Posters, billboards and transit shelter signs were rolled out last month bearing the slogan "Hidden in Plan Sight." They are displayed in Atlanta, Boston, Dallas, Detroit, Los Angeles, Miami, Philadelphia, Newark, New Orleans, New York, St Paul, San Antonio, San Francisco and Tampa. The campaign's goal is to raise public awareness about the existence of human trafficking in communities nationwide, and asks members of the public to take action if they encounter possible victims.

By going directly to the American public, ICE is hoping to root out the criminals associated with human trafficking. As the largest investigative agency in the Department of Homeland Security, ICE is poised to target individuals and companies suspected of using people as modern-day slaves.

"Most Americans would be shocked to learn that slavery still exists in this day and age in communities throughout the country," said John Morton, assistant secretary of Homeland Security for ICE. "Because this heinous crime is extremely well-hidden, we need to help educate members of the public about human trafficking, and encourage them to keep alert for possible human trafficking victims."

It is estimated that 800,000 men, women and children are trafficked around the world each year. These victims are trafficked into the commercial sex trade, and into forced-labor situations. Many of these victims are lured from their homes with false promises of well-paying jobs; instead, they are forced or coerced into prostitution, domestic servitude, farm or factory labor, or other types of forced labor.
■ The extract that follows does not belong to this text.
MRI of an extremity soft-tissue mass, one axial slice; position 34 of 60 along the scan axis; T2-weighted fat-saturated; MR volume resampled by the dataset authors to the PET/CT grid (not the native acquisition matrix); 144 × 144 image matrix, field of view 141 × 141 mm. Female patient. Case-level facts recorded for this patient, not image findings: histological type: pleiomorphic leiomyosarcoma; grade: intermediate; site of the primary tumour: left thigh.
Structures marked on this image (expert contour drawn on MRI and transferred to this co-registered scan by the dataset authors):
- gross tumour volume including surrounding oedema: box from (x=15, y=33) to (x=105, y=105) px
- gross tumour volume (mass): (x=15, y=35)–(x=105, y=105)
The greatest challenge in combating human trafficking is victim identification. Surprisingly, many people are unaware that this form of modern-day slavery occurs every day in the United States. These victims may end up in a foreign country. They are often unable to speak the language and have no one to advocate for them. Traffickers often take away the victims' travel and identity documents. They tell their victims that if they attempt to escape, their families back home will be either physically or financially harmed.
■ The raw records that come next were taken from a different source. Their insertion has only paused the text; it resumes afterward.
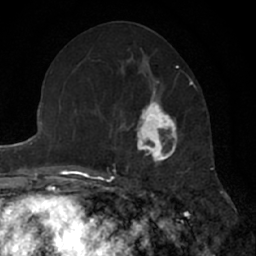
Breast MRI (dynamic contrast-enhanced), one axial slice. Position 28 of 66 along the scan axis. Cropped to one breast. Dynamic contrast-enhanced series, time point 2 of 7 at this slice position (early post-contrast). 1.5 T. TE 3 ms, TR 6.3 ms. 256 × 256 image matrix. Female patient.
Annotated regions visible in this slice (semi-automatically segmented with operator editing):
- enhancing-tissue mask used for the functional tumour volume (all voxels passing the contrast-enhancement thresholds inside the analysis volume; usually the tumour): bounding box [x1, y1, x2, y2] px = [126, 90, 187, 179]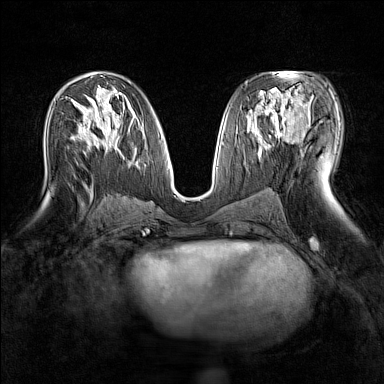
Breast MRI (dynamic contrast-enhanced), one axial slice. Slice 78 of 160 in the series (ordered by position). Dynamic contrast-enhanced series, time point 2 of 7 at this slice position (early post-contrast). 1.5 T. TE 1.8 ms, TR 5 ms. 1 mm slice thickness. 384 × 384 image matrix. Female patient.
Structures marked on this image (semi-automatic segmentation, software-assisted and operator-edited):
- enhancing-tissue mask used for the functional tumour volume (all voxels passing the contrast-enhancement thresholds inside the analysis volume; usually the tumour): bounding box (x1, y1, x2, y2) in pixels: (263, 89, 309, 135)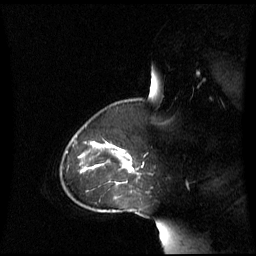
Breast MRI (dynamic contrast-enhanced), one sagittal slice. Position 46 of 60 along the scan axis. Dynamic contrast-enhanced series, image 2 of 3 at this slice position (ordered by acquisition). 1.5 T. TE 4.2 ms, TR 8.4 ms. 256 × 256 image matrix, field of view 270 × 270 mm. Patient: female, 43 years. Case-level facts recorded for this patient, not image findings: setting: breast cancer imaged before/during neoadjuvant chemotherapy; receptor status: triple-negative.
Annotated regions visible in this slice (semi-automatically segmented with operator editing):
- analysis volume of interest (the breast-tissue region the enhancement analysis was run in; not a lesion): box from (x=69, y=137) to (x=142, y=198) px
- tumour enhancement mask (voxels above the 70 % enhancement threshold inside the analysis volume of interest): (x=105, y=142)–(x=131, y=172)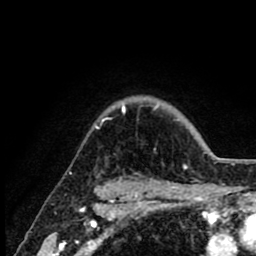
Breast MRI (dynamic contrast-enhanced), one axial slice; position 71 of 80 along the scan axis; cropped to one breast; dynamic contrast-enhanced series, time point 2 of 8 at this slice position (early post-contrast); 1.5 T; TE 2.6 ms, TR 6.1 ms; 2 mm slice thickness; 256 × 256 image matrix. Female patient.
Annotated regions visible in this slice (semi-automatic segmentation, software-assisted and operator-edited):
- enhancing-tissue mask used for the functional tumour volume (all voxels passing the contrast-enhancement thresholds inside the analysis volume; usually the tumour): bounding box [x1, y1, x2, y2] px = [95, 102, 157, 129]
ICE is asking for the public's help to remain alert to recognize and identify victims of modern-day slavery who are in our midst. They are domestic servants, sweat-shop employees, sex workers and fruit pickers who were lured here by the promise of prosperity. Ultimately, they are forced to work without pay and are unable to leave their situation. ICE is committed to giving them the help they need to come forward and help us end human trafficking with vigorous enforcement and tough penalties. As a primary mission area, ICE has the overall goal of preventing human trafficking in the United States by prosecuting the traffickers, and rescuing and protecting the victims.

One example that demonstrates the horrors of human trafficking is regarding a family of four in Newark, N.J. Lassissi Afolabi, Akouavi Kpade Afolabi, Derek Hounakey and Geoffrey Kouevi were all indicted in the District of New Jersey on numerous charges, including: visa fraud, forced labor, trafficking, transportation of a minor across state lines with intent to engage in criminal sexual activity, smuggling and harboring aliens for commercial advantage and financial gain.

Their scheme involved smuggling young African women into the United States under assumed identities, and forcing them to work in hair-braiding salons in the Newark, N.J., area. The women worked six to seven days a week, eight to 12 hours per day. They were not allowed to keep the money they earned. Some of the victims were also subjected to physical and sexual abuse, and were held in servitude for more than five years. Ultimately, all the defendants were convicted or pleaded guilty to the charges and are awaiting sentencing.

In Atlanta, Ga., Amador Cortes-Meza, Francisco Cortes-Meza, Raul Cortes-Meza, Juan Cortes-Meza and Edison Wagner Rosa-Tort were indicted for adult and child sex trafficking. They physically abused young women and girls, some of whom were as young as 14 years of age. The victims were held against their will, and forced into prostitution. To force them to work as prostitutes in the Atlanta area, some of the victims were beaten, threatened, or their families in Mexico were threatened.

At least one of the co-defendants was always present in the home where the women lived to monitor them and direct the prostitution work. None of the victims were allowed to leave the house unaccompanied. The victims often had to service 20 to 30 men each night. Some of the $25 prostitution charge went to the drivers who transported the young women to the "johns." However, the majority of the money was kept by the traffickers. Earlier this year, four of the six defendants pleaded guilty to sex trafficking, which carries a minimum 10-year sentence; another pleaded guilty to a lesser charge. The last defendant is pending judicial action. All other defendants are pending sentencing.